Additionally, a number of state and local ballot measures were passed or rejected by voters that will have a direct impact on our fight against HIV/AIDS. Here are the propositions San Francisco AIDS Foundation was keeping an eye on and what they mean for our community members.
Local Ballot Measures
Proposition I: Funding for Seniors and Adults with Disabilities
We were pleased San Francisco voters chose to establish the “Dignity Fund,” which will guarantee a source of funding for community-based programs and services for seniors and adults with disabilities living in San Francisco (without raising taxes). The $38 million a year initiative is funded for 20 years and will help people struggling with the high cost of living in our city.
A mixed outcome with Propositions J & K
Proposition J, which would have directed funds for homeless services and transportation system improvements, passed with over two-thirds of the vote. Unfortunately, Prop J was dependent on Prop K, which did not pass. Prop K would have increased the city’s sales tax by three-quarters of a cent and needed two-thirds of the vote to be adopted. Without a clear funding stream, beneficiaries of Prop J do not have a path forward.
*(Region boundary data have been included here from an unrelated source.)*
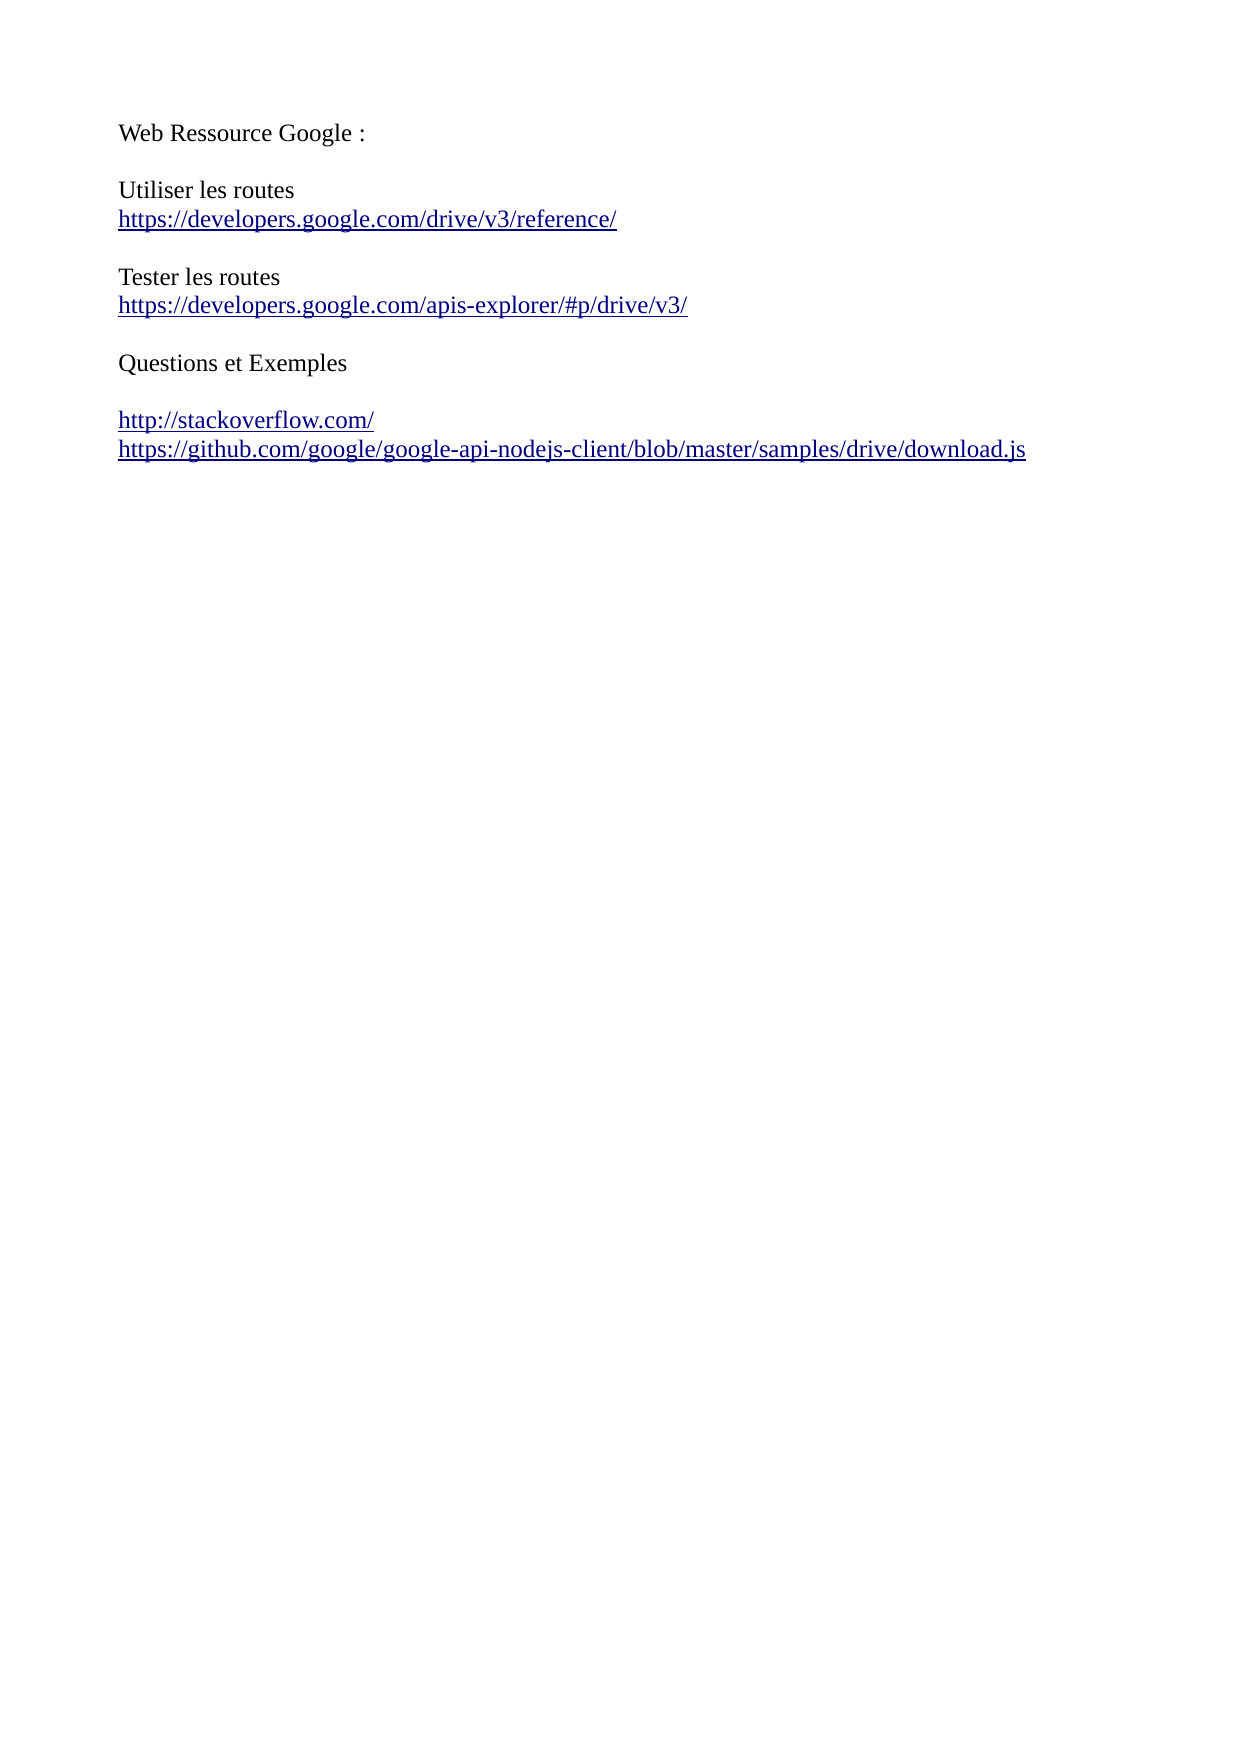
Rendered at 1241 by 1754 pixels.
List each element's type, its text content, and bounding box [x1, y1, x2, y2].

text Web Ressource Google : [118, 118, 1122, 147]
text Utiliser les routes [118, 176, 1122, 204]
text https://developers.google.com/apis-explorer/#p/drive/v3/ [118, 291, 1122, 319]
text https://github.com/google/google-api-nodejs-client/blob/master/samples/drive/download.js [118, 434, 1122, 463]
text Tester les routes [118, 262, 1122, 291]
text http://stackoverflow.com/ [118, 406, 1122, 434]
text Questions et Exemples [118, 348, 1122, 377]
text https://developers.google.com/drive/v3/reference/ [118, 204, 1122, 233]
Proposition Q creates more uncertainty for those without stable housing
With 53 percent of the vote in favor, Prop Q permits police officers to remove tents from city sidewalks as long as they give the occupants 24-hour notice and guarantee shelter. Unfortunately, the shelter guarantee is only for one night and the city already faces long waitlists for shelter beds and temporary housing. Coupled with lack of funding for Proposition J, Prop Q will further exacerbate an already serious issue.
State Ballot Measures
Hospital funding for Medi-Cal becomes permanent under Prop 52
On the eve that a Medi-Cal hospital fee was set to expire, 70 percent of voters chose to make this fee permanent. This means that low-income children and adults will continue to receive high quality care in California hospitals.
Condoms requirement in adult films under Prop 60
Voters were asked whether or not condoms should be required in all adult films, but 54 percent of Californians saw inherent flaws with how the measure was written and it did not pass. Cal/OSHA already requires condoms are used in adult films, with new regulations expected in 2017. The industry itself has also shown deep commitment to the health of its actors, adhering to a rigorous HIV and STI testing schedule.
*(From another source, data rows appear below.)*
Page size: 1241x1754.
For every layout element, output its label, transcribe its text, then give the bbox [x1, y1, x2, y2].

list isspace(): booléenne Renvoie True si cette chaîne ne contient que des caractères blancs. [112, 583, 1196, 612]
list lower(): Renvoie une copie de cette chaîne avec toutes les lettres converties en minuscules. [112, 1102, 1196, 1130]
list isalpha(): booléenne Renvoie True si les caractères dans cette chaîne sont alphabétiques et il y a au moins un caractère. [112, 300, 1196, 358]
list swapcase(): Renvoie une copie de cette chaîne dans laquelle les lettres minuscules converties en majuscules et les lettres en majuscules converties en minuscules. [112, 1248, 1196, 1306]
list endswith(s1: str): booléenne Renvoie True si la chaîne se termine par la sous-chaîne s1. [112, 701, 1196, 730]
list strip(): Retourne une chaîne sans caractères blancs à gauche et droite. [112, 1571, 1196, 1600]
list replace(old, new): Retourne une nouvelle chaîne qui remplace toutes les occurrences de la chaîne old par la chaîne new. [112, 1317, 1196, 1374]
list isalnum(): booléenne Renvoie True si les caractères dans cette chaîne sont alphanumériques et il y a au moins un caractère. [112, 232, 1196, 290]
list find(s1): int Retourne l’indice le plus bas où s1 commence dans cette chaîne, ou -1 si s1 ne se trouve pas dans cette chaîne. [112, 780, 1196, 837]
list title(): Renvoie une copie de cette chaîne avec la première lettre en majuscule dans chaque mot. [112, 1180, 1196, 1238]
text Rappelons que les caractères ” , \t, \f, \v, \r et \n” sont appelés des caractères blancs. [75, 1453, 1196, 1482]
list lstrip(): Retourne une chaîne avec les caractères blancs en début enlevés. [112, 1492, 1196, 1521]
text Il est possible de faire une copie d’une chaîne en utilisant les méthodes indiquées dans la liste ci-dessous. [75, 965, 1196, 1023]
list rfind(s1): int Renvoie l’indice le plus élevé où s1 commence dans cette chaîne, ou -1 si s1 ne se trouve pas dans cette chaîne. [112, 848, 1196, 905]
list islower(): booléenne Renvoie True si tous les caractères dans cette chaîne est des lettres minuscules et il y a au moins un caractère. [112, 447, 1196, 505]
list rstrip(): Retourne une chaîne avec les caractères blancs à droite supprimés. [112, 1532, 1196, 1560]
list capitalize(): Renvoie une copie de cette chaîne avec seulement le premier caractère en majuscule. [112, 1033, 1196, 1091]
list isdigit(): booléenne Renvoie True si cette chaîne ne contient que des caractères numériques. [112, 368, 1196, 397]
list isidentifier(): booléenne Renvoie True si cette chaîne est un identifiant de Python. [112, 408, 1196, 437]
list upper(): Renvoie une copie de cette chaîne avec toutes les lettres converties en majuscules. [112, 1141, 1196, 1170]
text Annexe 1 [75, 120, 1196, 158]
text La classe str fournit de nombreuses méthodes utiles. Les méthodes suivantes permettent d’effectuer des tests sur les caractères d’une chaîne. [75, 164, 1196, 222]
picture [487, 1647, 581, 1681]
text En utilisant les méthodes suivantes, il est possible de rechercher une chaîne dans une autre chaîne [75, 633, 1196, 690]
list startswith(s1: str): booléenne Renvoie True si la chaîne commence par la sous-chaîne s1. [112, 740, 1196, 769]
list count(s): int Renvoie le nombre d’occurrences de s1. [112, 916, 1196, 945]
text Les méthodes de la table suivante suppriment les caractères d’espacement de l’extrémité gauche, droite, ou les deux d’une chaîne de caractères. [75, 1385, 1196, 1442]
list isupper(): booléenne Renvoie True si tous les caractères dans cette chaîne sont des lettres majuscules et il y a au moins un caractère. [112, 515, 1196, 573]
Drug pricing for Californians remains the same as Proposition 61 doesn’t pass
San Francisco AIDS Foundation took a neutral position on Prop 61 due to some concerns on the measure’s long-term effects. However, even though it did not pass, it is clear the issue of prescription drug pricing is a major concern for California voters. We hope that lawmakers on both the state and federal level will continue to evaluate how pharmaceutical companies price the drugs that people depend on.
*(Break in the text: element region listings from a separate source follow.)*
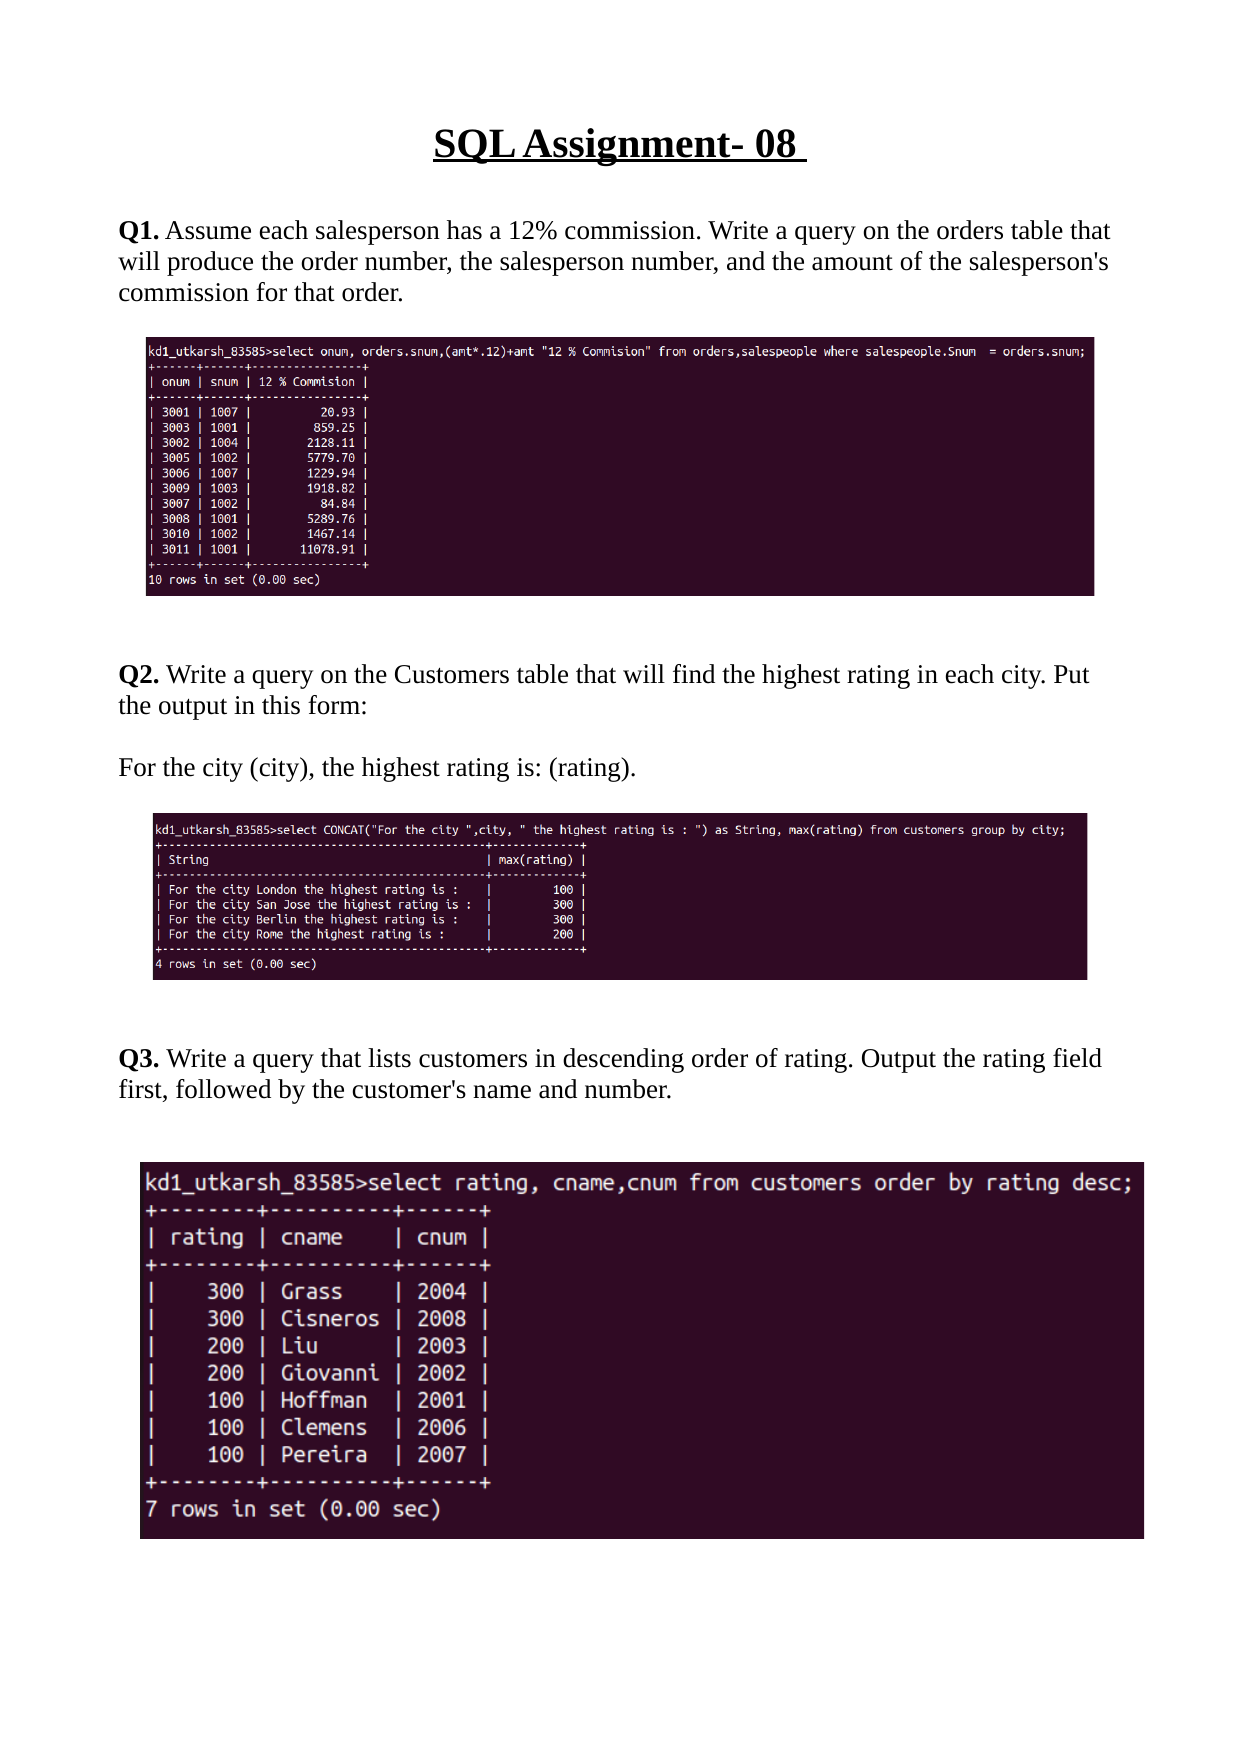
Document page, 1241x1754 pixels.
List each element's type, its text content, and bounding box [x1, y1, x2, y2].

text Q1. Assume each salesperson has a 12% commission. Write a query on the orders table that will produce the order number, the salesperson number, and the amount of the salesperson's commission for that order. [118, 214, 1122, 307]
picture [152, 813, 1088, 980]
text Q3. Write a query that lists customers in descending order of rating. Output the rating field first, followed by the customer's name and number. [118, 1042, 1122, 1104]
picture [140, 1162, 1145, 1539]
text SQL Assignment- 08 [118, 118, 1122, 166]
text For the city (city), the highest rating is: (rating). [118, 751, 1122, 783]
text Q2. Write a query on the Customers table that will find the highest rating in each city. Put the output in this form: [118, 658, 1122, 720]
picture [145, 337, 1095, 596]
California becomes the latest state to legalize marijuana
Smoking marijuana became legal in the state of California shortly after Prop 64 passed on November 8th, with marijuana sales expected to become legal on January 1, 2018. However, there is some uncertainty as to how marijuana can legally be purchased in the state over the next 14 months. And although the current presidential administration has not been enforcing the federal ban on marijuana use, we don’t yet know how the incoming administration will deal with it.